By: Laura Reginelli
Paying for college is enough to make even the wealthiest families feel the pinch. Many wonder when they should start to save for the children’s college expense. The answer is as soon as they are born, if not earlier! As discussed previously, the sooner one starts saving, the more return they will see. So if you invest even small amounts now, you will see better returns than those who start saving ten years later than you.
So where to begin you must be wondering- well there are several resources you can turn to in order to fulfill this duty.
· Consider taking on a 529 plan. According to savingforcollege.com, a 529 plan is “an education savings plan operated by a state or educational institution designed to help families set aside funds for future college costs.” These allow you to start saving early and they do not limit what college you have to send your child to.

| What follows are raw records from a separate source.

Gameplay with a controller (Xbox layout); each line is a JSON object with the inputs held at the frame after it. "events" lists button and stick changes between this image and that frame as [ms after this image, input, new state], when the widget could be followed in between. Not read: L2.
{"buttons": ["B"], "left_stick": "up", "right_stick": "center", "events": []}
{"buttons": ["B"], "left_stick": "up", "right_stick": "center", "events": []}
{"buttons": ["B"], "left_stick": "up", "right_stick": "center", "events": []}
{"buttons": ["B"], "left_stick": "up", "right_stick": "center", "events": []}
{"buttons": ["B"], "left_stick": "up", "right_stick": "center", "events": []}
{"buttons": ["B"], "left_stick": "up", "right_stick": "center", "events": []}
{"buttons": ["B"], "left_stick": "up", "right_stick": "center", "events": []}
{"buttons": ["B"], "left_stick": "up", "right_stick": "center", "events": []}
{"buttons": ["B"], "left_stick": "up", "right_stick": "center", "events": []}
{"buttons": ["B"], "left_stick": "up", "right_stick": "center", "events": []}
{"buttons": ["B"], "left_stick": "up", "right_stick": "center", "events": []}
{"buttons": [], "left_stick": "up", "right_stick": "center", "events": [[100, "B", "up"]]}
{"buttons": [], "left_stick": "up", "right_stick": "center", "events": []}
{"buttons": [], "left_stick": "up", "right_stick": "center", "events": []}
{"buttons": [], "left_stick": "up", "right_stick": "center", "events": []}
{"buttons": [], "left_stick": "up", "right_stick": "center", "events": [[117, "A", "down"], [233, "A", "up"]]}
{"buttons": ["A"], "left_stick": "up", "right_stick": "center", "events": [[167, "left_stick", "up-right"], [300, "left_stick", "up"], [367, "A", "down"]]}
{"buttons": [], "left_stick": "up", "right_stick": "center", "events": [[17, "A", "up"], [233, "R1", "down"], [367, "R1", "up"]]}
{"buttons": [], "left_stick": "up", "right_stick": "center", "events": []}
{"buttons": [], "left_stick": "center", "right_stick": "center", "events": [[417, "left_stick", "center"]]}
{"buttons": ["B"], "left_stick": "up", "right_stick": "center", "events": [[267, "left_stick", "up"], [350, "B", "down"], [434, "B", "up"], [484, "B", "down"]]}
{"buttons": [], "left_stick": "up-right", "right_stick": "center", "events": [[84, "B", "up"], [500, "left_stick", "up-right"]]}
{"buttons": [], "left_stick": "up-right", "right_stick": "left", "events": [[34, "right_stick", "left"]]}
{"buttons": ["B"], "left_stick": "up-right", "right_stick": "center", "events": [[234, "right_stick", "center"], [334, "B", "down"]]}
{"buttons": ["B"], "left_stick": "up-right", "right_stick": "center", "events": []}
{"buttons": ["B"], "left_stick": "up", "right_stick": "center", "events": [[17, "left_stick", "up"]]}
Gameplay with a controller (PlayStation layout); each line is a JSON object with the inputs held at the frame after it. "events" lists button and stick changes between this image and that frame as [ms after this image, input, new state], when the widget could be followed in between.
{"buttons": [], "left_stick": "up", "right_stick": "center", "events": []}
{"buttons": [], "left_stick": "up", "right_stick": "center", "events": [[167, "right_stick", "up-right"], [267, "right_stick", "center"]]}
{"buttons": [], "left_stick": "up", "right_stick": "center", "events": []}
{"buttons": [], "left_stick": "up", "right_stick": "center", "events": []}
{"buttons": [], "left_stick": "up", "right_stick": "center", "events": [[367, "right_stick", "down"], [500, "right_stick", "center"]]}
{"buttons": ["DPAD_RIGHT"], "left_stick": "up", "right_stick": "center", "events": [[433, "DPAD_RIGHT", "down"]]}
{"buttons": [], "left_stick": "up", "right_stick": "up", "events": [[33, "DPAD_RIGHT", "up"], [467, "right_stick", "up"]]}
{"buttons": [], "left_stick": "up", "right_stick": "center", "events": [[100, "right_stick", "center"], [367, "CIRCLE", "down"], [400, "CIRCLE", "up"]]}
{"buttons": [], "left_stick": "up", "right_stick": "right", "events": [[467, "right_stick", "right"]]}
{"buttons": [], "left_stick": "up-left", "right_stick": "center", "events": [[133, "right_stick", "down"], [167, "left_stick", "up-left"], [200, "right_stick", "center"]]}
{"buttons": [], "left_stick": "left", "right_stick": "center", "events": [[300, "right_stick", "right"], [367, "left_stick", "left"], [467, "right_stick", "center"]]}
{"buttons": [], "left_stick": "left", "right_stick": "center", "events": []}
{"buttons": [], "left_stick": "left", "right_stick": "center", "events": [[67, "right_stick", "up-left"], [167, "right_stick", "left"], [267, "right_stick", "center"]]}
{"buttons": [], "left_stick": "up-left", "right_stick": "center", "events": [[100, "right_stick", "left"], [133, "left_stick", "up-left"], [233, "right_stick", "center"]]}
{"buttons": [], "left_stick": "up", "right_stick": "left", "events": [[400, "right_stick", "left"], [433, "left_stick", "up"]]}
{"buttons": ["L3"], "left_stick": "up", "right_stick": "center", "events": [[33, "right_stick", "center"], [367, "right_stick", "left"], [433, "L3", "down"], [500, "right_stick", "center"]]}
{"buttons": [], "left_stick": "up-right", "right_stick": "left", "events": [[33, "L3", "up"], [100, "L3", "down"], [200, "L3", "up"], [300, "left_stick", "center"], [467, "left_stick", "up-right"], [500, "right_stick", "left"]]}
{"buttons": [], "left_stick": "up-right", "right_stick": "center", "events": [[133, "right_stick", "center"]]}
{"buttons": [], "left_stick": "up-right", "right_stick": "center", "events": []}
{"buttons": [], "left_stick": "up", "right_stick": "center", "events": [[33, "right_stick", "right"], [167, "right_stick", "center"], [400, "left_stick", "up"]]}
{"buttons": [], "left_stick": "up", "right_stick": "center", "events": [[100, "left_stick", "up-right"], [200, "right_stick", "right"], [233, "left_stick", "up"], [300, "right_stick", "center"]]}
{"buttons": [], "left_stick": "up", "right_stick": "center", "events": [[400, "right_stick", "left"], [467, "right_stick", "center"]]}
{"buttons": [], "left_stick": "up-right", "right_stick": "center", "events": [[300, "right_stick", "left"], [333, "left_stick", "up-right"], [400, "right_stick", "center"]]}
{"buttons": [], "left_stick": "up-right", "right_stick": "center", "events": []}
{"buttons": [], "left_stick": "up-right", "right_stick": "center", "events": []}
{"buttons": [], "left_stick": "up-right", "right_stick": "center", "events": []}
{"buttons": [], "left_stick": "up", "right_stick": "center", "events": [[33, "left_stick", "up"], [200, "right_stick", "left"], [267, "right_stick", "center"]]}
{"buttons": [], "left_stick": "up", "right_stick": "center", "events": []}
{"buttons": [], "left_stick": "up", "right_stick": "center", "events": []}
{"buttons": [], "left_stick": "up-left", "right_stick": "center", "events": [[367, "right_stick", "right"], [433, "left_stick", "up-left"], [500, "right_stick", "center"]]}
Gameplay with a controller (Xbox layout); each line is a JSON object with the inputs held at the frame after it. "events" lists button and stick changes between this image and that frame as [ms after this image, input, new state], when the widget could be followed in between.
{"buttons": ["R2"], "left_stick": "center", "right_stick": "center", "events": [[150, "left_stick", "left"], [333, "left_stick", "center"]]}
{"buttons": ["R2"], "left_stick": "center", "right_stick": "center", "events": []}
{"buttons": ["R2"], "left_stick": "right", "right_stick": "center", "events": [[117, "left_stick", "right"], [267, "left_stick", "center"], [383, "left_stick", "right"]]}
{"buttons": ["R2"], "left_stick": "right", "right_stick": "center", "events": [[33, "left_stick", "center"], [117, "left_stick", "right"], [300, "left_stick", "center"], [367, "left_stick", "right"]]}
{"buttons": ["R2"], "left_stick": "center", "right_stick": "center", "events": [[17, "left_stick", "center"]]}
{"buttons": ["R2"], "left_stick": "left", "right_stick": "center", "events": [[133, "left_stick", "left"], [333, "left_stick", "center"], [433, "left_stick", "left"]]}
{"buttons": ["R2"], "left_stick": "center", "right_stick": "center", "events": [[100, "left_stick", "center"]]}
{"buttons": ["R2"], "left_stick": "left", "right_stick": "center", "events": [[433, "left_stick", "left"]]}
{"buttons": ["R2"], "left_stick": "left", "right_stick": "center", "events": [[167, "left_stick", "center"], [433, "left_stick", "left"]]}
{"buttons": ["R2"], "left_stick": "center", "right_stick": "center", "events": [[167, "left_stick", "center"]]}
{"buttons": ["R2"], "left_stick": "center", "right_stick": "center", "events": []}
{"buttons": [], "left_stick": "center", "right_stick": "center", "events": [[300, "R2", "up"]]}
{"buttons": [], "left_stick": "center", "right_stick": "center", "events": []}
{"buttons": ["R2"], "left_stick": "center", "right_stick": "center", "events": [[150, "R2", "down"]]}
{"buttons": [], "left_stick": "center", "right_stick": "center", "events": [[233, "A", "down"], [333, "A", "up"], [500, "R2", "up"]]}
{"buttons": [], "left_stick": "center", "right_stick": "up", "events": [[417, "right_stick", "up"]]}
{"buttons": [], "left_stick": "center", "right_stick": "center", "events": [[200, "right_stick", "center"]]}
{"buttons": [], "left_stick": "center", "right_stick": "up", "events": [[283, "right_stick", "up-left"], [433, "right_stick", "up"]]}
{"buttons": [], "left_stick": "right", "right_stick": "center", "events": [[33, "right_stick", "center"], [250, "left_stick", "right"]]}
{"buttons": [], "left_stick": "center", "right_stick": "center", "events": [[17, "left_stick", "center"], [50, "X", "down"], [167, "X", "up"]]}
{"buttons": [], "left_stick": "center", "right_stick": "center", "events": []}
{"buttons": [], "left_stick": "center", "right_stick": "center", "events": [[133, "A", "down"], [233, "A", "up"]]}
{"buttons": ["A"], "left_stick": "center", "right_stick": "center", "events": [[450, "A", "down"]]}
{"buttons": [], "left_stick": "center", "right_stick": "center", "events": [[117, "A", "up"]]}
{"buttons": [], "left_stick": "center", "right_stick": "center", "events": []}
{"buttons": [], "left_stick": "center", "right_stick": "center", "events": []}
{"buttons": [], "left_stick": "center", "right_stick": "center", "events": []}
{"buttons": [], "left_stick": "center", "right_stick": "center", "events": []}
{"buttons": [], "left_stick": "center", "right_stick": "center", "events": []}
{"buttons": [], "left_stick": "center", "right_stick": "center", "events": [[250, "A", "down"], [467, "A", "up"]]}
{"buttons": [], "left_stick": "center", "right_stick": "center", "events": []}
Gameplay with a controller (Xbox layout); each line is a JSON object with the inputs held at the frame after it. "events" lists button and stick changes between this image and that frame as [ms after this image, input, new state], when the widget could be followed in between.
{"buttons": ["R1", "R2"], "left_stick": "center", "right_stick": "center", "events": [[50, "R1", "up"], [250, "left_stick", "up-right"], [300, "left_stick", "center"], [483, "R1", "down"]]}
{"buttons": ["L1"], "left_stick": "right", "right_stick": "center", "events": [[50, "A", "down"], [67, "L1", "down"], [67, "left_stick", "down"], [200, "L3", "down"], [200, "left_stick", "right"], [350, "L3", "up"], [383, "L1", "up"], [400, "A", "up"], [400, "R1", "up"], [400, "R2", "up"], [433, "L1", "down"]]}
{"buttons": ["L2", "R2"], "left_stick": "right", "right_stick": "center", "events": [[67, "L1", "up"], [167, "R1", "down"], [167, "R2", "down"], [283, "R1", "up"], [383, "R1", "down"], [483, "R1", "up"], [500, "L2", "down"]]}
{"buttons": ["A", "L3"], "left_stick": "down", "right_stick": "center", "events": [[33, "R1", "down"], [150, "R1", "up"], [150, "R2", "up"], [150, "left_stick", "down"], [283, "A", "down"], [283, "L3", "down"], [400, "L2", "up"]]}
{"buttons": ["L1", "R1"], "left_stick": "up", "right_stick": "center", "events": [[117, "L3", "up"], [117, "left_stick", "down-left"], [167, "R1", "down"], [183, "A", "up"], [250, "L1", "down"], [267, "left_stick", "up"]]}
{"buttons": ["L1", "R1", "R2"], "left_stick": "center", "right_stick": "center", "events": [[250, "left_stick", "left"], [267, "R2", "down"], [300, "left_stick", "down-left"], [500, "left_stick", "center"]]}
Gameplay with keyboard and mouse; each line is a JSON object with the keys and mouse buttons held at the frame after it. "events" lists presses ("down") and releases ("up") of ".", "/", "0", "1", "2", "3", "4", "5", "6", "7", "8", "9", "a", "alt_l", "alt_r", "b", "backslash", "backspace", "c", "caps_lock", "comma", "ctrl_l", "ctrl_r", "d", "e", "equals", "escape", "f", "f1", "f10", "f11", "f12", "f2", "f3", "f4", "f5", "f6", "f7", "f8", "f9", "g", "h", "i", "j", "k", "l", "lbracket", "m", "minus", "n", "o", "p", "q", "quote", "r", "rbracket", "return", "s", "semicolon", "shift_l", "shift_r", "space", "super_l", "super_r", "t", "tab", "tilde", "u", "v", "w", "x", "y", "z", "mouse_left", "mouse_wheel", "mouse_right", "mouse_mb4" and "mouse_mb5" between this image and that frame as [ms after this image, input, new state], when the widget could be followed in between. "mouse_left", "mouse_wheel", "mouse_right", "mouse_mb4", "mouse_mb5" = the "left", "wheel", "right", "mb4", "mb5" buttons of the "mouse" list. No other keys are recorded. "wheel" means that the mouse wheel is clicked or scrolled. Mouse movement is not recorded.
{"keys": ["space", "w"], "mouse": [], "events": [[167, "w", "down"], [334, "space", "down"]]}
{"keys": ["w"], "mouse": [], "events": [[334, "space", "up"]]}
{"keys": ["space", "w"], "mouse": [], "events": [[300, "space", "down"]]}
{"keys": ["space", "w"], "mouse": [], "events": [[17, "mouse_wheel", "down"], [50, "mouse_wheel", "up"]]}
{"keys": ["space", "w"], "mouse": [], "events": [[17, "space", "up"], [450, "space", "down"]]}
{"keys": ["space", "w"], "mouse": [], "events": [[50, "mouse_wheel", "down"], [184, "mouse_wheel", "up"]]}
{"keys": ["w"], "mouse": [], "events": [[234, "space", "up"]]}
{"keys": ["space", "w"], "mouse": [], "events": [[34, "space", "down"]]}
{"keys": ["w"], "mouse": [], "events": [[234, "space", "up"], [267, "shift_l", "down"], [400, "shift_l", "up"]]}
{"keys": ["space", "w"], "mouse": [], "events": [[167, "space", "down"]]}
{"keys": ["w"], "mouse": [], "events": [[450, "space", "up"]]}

· Don’t panic if you can’t pay the full bill of tuition, many people have to seek outside assistance. There are several loans that are available solely for educational purposes for both independent and dependent children.
· Do not forget about saving for your retirement. Although planning for you children’s college tuition is important, you can obtain a specialized loan, unlike retirement funding.
· The burden shouldn’t only fall on the parents. Make sure your children study hard, seek out scholarship opportunities and apply to a wide array of institutions.
Although funding college may be a scary endeavor, it is important to break it down piece by piece and consider all the alternatives. So just remember, it pays to start early and seek out the options that are available for funding higher education.